Personal information
- Date of birth: 8 May 1946
- Place of birth: Fulham, London, England
- Date of death: 28 August 1997 (aged 51)
- Place of death: Sheffield, England
- Height: 5 ft 10 in (1.78 m)
- Position: Goalkeeper

Senior career*
- Years: Team / Apps / (Gls)
- 1962–1967: Queens Park Rangers / 137 / (0)
- 1967–1975: Sheffield Wednesday / 180 / (0)
- 1975–1980: Barnsley / 191 / (0)
- 1980–1981: Scarborough / 36 / (0)
- Frickley Athletic /  / (0)
- Total:  / 508 / (0)

International career
- England U23

= Peter Springett =

English footballer (1946–1997)

Peter Springett (8 May 1946 – 28 September 1997) was an English professional footballer in the 1960s and 1970s and the brother of fellow professional footballer Ron Springett.

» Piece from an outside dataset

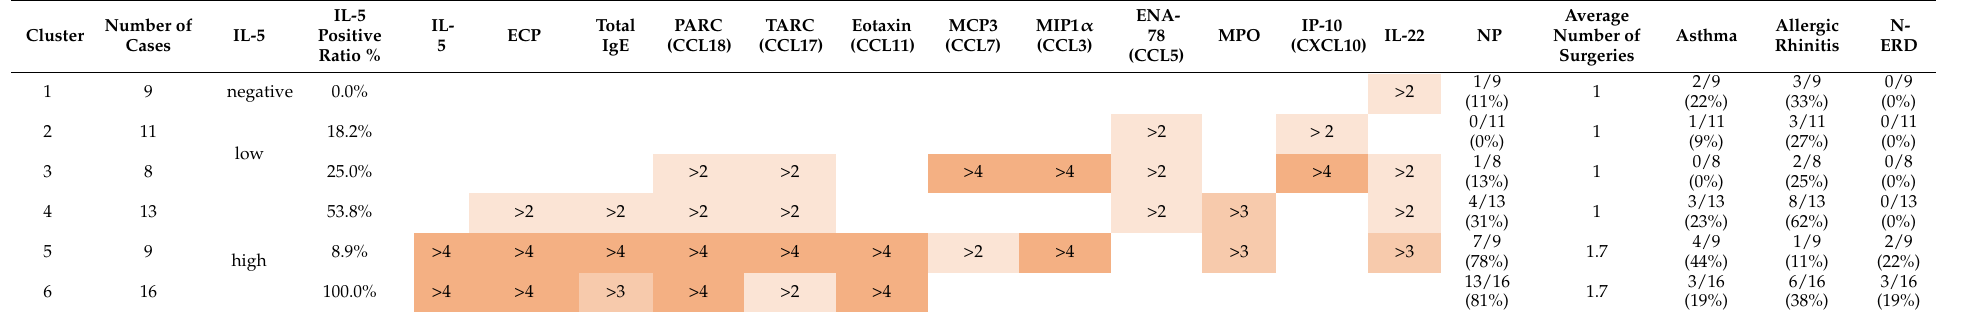
Table 5. Association of the endotypes with the clinical phenotypes. Simplified schema of the clusters and their characteristic chemokines and the proportion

He made over 500 professional appearances in the football league as a goalkeeper.

==Career==
He played in goal for Queen's Park Rangers and later Sheffield Wednesday, Barnsley, Scarborough and Frickley Athletic.

He made his debut in 1963 against Peterborough United and went on to play 137 league games for QPR. Peter was part of the QPR team in 1966–67 that won both the Third Division Championship and the League Cup, beating West Bromwich Albion 3–2 at Wembley Stadium on 4 March 1967.

He moved to Sheffield Wednesday in 1967 in a unique swap deal for his brother, England international Ron Springett.

==International career==
He made appearances at youth level for England, but unlike his elder brother he was never capped as a full international.

==Later life==
After retiring from the game he became a police officer and was present when the stolen European Cup was handed in at West Bar Police Station after Aston Villa's 1982 win.

==Death==
His death in Sheffield on 28 August 1997 came at the end of a four-year battle against cancer.